I learned all sorts of things from her: how to make food look great things that we assume should be served in a bowl often look so much better piled on a platter; and if your guests love something you make, dont be embarrassed to make it again when next they come: they wont, after all, have eaten it in the interim. Some of her rules were weird: she liked to remove the plastic wrapping from all food and put it in greaseproof paper, as she felt the very molecules of disgusting plastic might permeate your food in the fridge. Laurie was not a wildly ambitious cook, she wanted to have a good time when she was cooking for friends, and that is also what makes this book such a treasure for the kitchen and bedside shelf. As in her fiction, she was interested in detail the special species of apple from the farmers market in Union Square, the coffee filter that really worked, the brand of Korean pickle to buy, the final tweak that would make a recipe work.

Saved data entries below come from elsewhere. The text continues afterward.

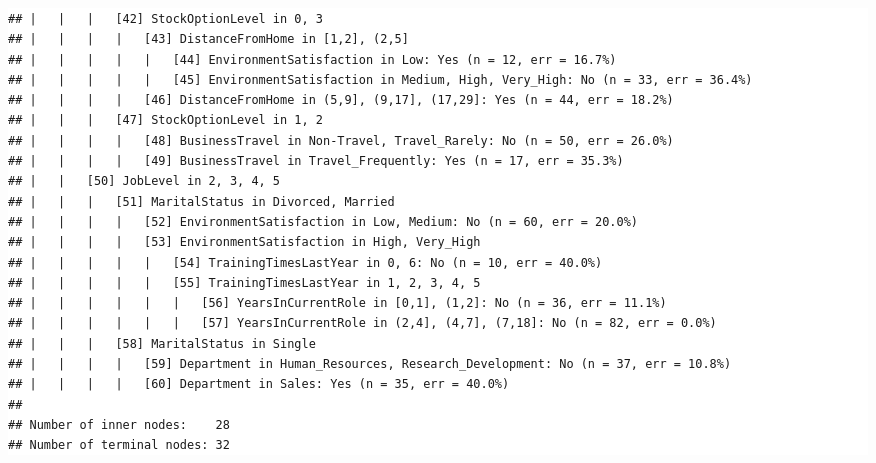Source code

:     ## |   |   |   [42] StockOptionLevel in 0, 3
    ## |   |   |   |   [43] DistanceFromHome in [1,2], (2,5]
    ## |   |   |   |   |   [44] EnvironmentSatisfaction in Low: Yes (n = 12, err = 16.7%)
    ## |   |   |   |   |   [45] EnvironmentSatisfaction in Medium, High, Very_High: No (n = 33, err = 36.4%)
    ## |   |   |   |   [46] DistanceFromHome in (5,9], (9,17], (17,29]: Yes (n = 44, err = 18.2%)
    ## |   |   |   [47] StockOptionLevel in 1, 2
    ## |   |   |   |   [48] BusinessTravel in Non-Travel, Travel_Rarely: No (n = 50, err = 26.0%)
    ## |   |   |   |   [49] BusinessTravel in Travel_Frequently: Yes (n = 17, err = 35.3%)
    ## |   |   [50] JobLevel in 2, 3, 4, 5
    ## |   |   |   [51] MaritalStatus in Divorced, Married
    ## |   |   |   |   [52] EnvironmentSatisfaction in Low, Medium: No (n = 60, err = 20.0%)
    ## |   |   |   |   [53] EnvironmentSatisfaction in High, Very_High
    ## |   |   |   |   |   [54] TrainingTimesLastYear in 0, 6: No (n = 10, err = 40.0%)
    ## |   |   |   |   |   [55] TrainingTimesLastYear in 1, 2, 3, 4, 5
    ## |   |   |   |   |   |   [56] YearsInCurrentRole in [0,1], (1,2]: No (n = 36, err = 11.1%)
    ## |   |   |   |   |   |   [57] YearsInCurrentRole in (2,4], (4,7], (7,18]: No (n = 82, err = 0.0%)
    ## |   |   |   [58] MaritalStatus in Single
    ## |   |   |   |   [59] Department in Human_Resources, Research_Development: No (n = 37, err = 10.8%)
    ## |   |   |   |   [60] Department in Sales: Yes (n = 35, err = 40.0%)
    ## 
    ## Number of inner nodes:    28
    ## Number of terminal nodes: 32
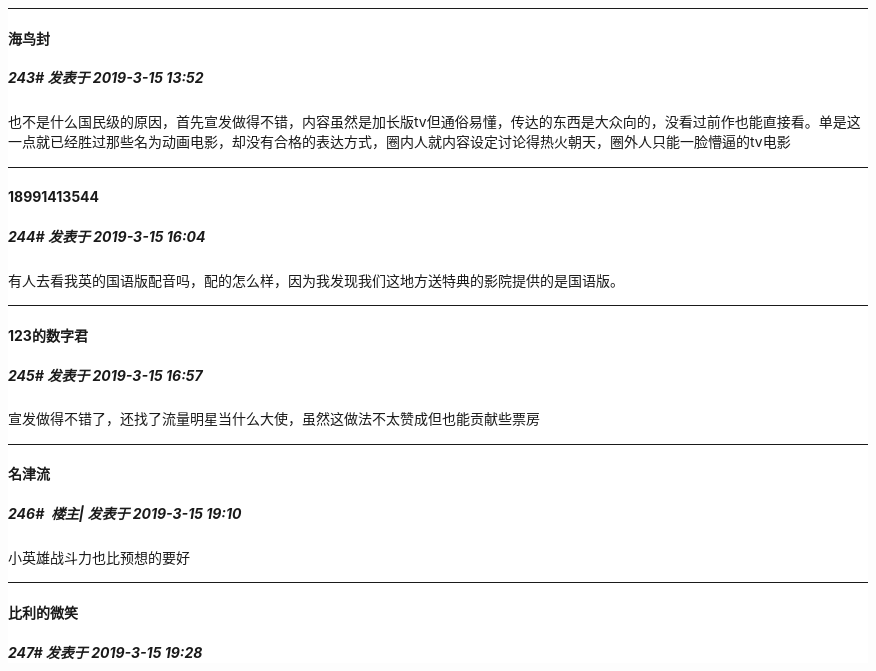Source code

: -----

####  海鸟封  
##### 243#       发表于 2019-3-15 13:52




也不是什么国民级的原因，首先宣发做得不错，内容虽然是加长版tv但通俗易懂，传达的东西是大众向的，没看过前作也能直接看。单是这一点就已经胜过那些名为动画电影，却没有合格的表达方式，圈内人就内容设定讨论得热火朝天，圈外人只能一脸懵逼的tv电影








-----

####  18991413544  
##### 244#       发表于 2019-3-15 16:04




有人去看我英的国语版配音吗，配的怎么样，因为我发现我们这地方送特典的影院提供的是国语版。







-----

####  123的数字君  
##### 245#       发表于 2019-3-15 16:57




宣发做得不错了，还找了流量明星当什么大使，虽然这做法不太赞成但也能贡献些票房







-----

####  名津流  
##### 246#         楼主| 发表于 2019-3-15 19:10




小英雄战斗力也比预想的要好







-----

####  比利的微笑  
##### 247#       发表于 2019-3-15 19:28
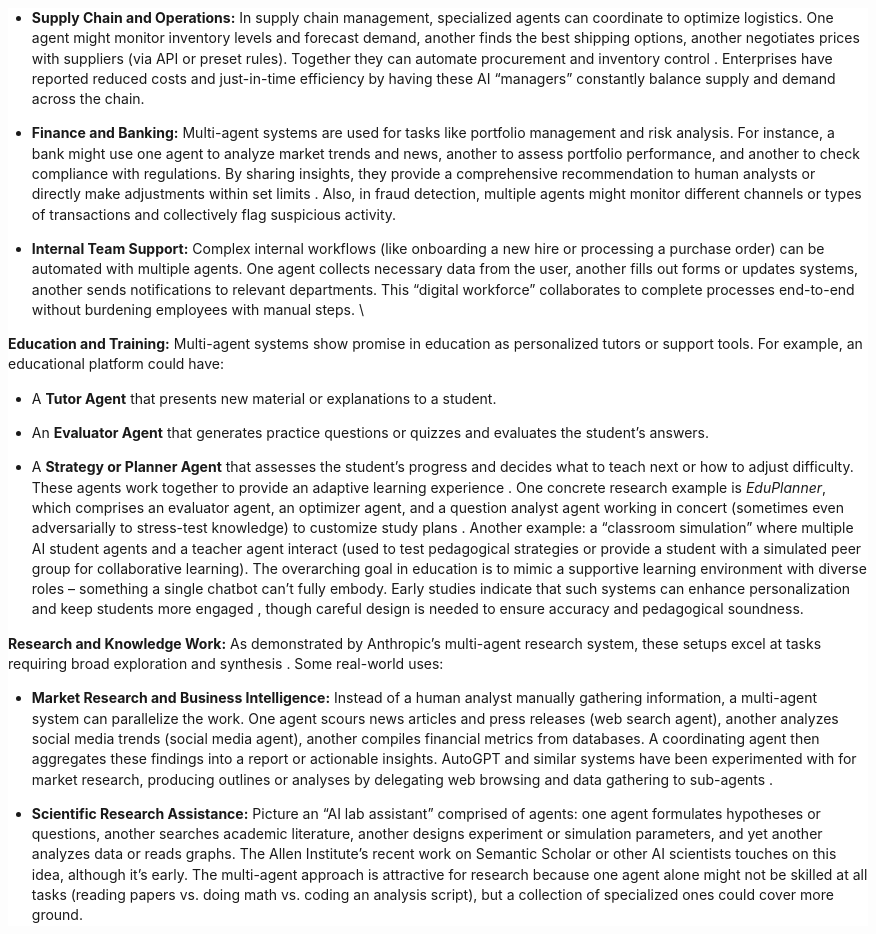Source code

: * **Supply Chain and Operations:** In supply chain management, specialized agents can coordinate to optimize logistics. One agent might monitor inventory levels and forecast demand, another finds the best shipping options, another negotiates prices with suppliers (via API or preset rules). Together they can automate procurement and inventory control . Enterprises have reported reduced costs and just-in-time efficiency by having these AI “managers” constantly balance supply and demand across the chain. 

* **Finance and Banking:** Multi-agent systems are used for tasks like portfolio management and risk analysis. For instance, a bank might use one agent to analyze market trends and news, another to assess portfolio performance, and another to check compliance with regulations. By sharing insights, they provide a comprehensive recommendation to human analysts or directly make adjustments within set limits . Also, in fraud detection, multiple agents might monitor different channels or types of transactions and collectively flag suspicious activity. 

* **Internal Team Support:** Complex internal workflows (like onboarding a new hire or processing a purchase order) can be automated with multiple agents. One agent collects necessary data from the user, another fills out forms or updates systems, another sends notifications to relevant departments. This “digital workforce” collaborates to complete processes end-to-end without burdening employees with manual steps. \

**Education and Training:** Multi-agent systems show promise in education as personalized tutors or support tools. For example, an educational platform could have:

* A **Tutor Agent** that presents new material or explanations to a student. 

* An **Evaluator Agent** that generates practice questions or quizzes and evaluates the student’s answers. 

* A **Strategy or Planner Agent** that assesses the student’s progress and decides what to teach next or how to adjust difficulty. 
 \
 These agents work together to provide an adaptive learning experience . One concrete research example is *EduPlanner*, which comprises an evaluator agent, an optimizer agent, and a question analyst agent working in concert (sometimes even adversarially to stress-test knowledge) to customize study plans . Another example: a “classroom simulation” where multiple AI student agents and a teacher agent interact (used to test pedagogical strategies or provide a student with a simulated peer group for collaborative learning). The overarching goal in education is to mimic a supportive learning environment with diverse roles – something a single chatbot can’t fully embody. Early studies indicate that such systems can enhance personalization and keep students more engaged , though careful design is needed to ensure accuracy and pedagogical soundness. 

**Research and Knowledge Work:** As demonstrated by Anthropic’s multi-agent research system, these setups excel at tasks requiring broad exploration and synthesis . Some real-world uses:

* **Market Research and Business Intelligence:** Instead of a human analyst manually gathering information, a multi-agent system can parallelize the work. One agent scours news articles and press releases (web search agent), another analyzes social media trends (social media agent), another compiles financial metrics from databases. A coordinating agent then aggregates these findings into a report or actionable insights. AutoGPT and similar systems have been experimented with for market research, producing outlines or analyses by delegating web browsing and data gathering to sub-agents . 

* **Scientific Research Assistance:** Picture an “AI lab assistant” comprised of agents: one agent formulates hypotheses or questions, another searches academic literature, another designs experiment or simulation parameters, and yet another analyzes data or reads graphs. The Allen Institute’s recent work on Semantic Scholar or other AI scientists touches on this idea, although it’s early. The multi-agent approach is attractive for research because one agent alone might not be skilled at all tasks (reading papers vs. doing math vs. coding an analysis script), but a collection of specialized ones could cover more ground.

After Laurie died suddenly in her sleep of an aortic aneurism in 1992, many people wrote about her, but none so well as Anna Quindlen, who wrote ten years after her death: There are certain people so flagrantly alive that their deaths seem an affront to nature. Laurie Colwin was one of those people. The essence of her writing lies not so much in those vivid small details the pecans in the pancakes, the striped wool stockings, the plates painted with cornflowers but in the eternal notion of pushing on through everyday matters into the light of life. It was the essence of her existence, too.